Stored data entries:
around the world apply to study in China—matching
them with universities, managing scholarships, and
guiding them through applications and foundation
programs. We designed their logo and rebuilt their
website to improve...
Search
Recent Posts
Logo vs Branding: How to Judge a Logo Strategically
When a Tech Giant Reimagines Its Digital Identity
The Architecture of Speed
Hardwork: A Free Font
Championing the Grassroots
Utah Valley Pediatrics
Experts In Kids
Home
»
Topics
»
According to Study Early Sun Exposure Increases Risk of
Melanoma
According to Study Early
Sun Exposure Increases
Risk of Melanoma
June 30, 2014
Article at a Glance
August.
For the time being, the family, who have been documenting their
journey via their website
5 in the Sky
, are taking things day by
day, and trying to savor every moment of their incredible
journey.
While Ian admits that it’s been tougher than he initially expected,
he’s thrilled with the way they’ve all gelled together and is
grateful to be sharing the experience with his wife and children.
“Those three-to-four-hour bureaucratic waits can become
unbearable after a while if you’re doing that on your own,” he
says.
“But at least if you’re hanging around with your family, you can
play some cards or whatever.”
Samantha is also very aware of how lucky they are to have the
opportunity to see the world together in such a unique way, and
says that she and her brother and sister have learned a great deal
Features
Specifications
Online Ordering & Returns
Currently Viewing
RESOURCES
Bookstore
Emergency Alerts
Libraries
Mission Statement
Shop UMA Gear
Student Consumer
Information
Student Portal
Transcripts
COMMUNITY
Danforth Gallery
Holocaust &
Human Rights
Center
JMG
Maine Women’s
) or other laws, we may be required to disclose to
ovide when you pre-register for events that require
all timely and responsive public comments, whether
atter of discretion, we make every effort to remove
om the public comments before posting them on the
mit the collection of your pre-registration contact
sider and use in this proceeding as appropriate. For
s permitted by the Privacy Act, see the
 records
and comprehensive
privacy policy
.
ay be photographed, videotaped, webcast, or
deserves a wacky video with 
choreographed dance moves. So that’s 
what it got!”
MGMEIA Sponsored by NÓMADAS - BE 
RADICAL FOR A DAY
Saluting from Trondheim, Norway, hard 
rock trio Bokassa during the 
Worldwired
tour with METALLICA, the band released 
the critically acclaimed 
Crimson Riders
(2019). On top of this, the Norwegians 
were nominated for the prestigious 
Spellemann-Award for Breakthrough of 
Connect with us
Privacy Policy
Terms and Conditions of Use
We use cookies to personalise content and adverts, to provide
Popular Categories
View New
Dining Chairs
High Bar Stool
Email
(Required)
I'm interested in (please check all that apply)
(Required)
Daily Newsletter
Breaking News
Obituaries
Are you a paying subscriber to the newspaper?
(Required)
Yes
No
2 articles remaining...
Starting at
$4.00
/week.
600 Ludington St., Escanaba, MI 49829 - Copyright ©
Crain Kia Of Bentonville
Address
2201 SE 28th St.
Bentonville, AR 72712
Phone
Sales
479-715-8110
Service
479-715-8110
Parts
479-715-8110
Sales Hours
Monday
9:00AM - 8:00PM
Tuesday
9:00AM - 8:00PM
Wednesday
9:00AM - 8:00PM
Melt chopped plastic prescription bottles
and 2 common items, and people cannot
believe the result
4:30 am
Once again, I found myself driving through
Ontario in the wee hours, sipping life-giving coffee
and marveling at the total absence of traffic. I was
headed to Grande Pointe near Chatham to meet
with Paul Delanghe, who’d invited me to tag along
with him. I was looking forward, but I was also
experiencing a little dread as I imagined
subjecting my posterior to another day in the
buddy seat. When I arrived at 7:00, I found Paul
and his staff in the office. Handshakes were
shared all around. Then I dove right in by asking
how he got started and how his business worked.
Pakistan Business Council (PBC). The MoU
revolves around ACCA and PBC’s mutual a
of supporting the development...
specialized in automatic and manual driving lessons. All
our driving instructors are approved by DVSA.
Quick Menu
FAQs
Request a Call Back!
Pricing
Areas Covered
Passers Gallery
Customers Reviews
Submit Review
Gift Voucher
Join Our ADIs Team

◆ What is being asked: Return only the part of the records above that opens with the line containing "Specifications" and closes with the line containing "Terms and Conditions of Use", ends included.

◆ Response below:
Specifications
Online Ordering & Returns
Currently Viewing
RESOURCES
Bookstore
Emergency Alerts
Libraries
Mission Statement
Shop UMA Gear
Student Consumer
Information
Student Portal
Transcripts
COMMUNITY
Danforth Gallery
Holocaust &
Human Rights
Center
JMG
Maine Women’s
) or other laws, we may be required to disclose to
ovide when you pre-register for events that require
all timely and responsive public comments, whether
atter of discretion, we make every effort to remove
om the public comments before posting them on the
mit the collection of your pre-registration contact
sider and use in this proceeding as appropriate. For
s permitted by the Privacy Act, see the
 records
and comprehensive
privacy policy
.
ay be photographed, videotaped, webcast, or
deserves a wacky video with 
choreographed dance moves. So that’s 
what it got!”
MGMEIA Sponsored by NÓMADAS - BE 
RADICAL FOR A DAY
Saluting from Trondheim, Norway, hard 
rock trio Bokassa during the 
Worldwired
tour with METALLICA, the band released 
the critically acclaimed 
Crimson Riders
(2019). On top of this, the Norwegians 
were nominated for the prestigious 
Spellemann-Award for Breakthrough of 
Connect with us
Privacy Policy
Terms and Conditions of Use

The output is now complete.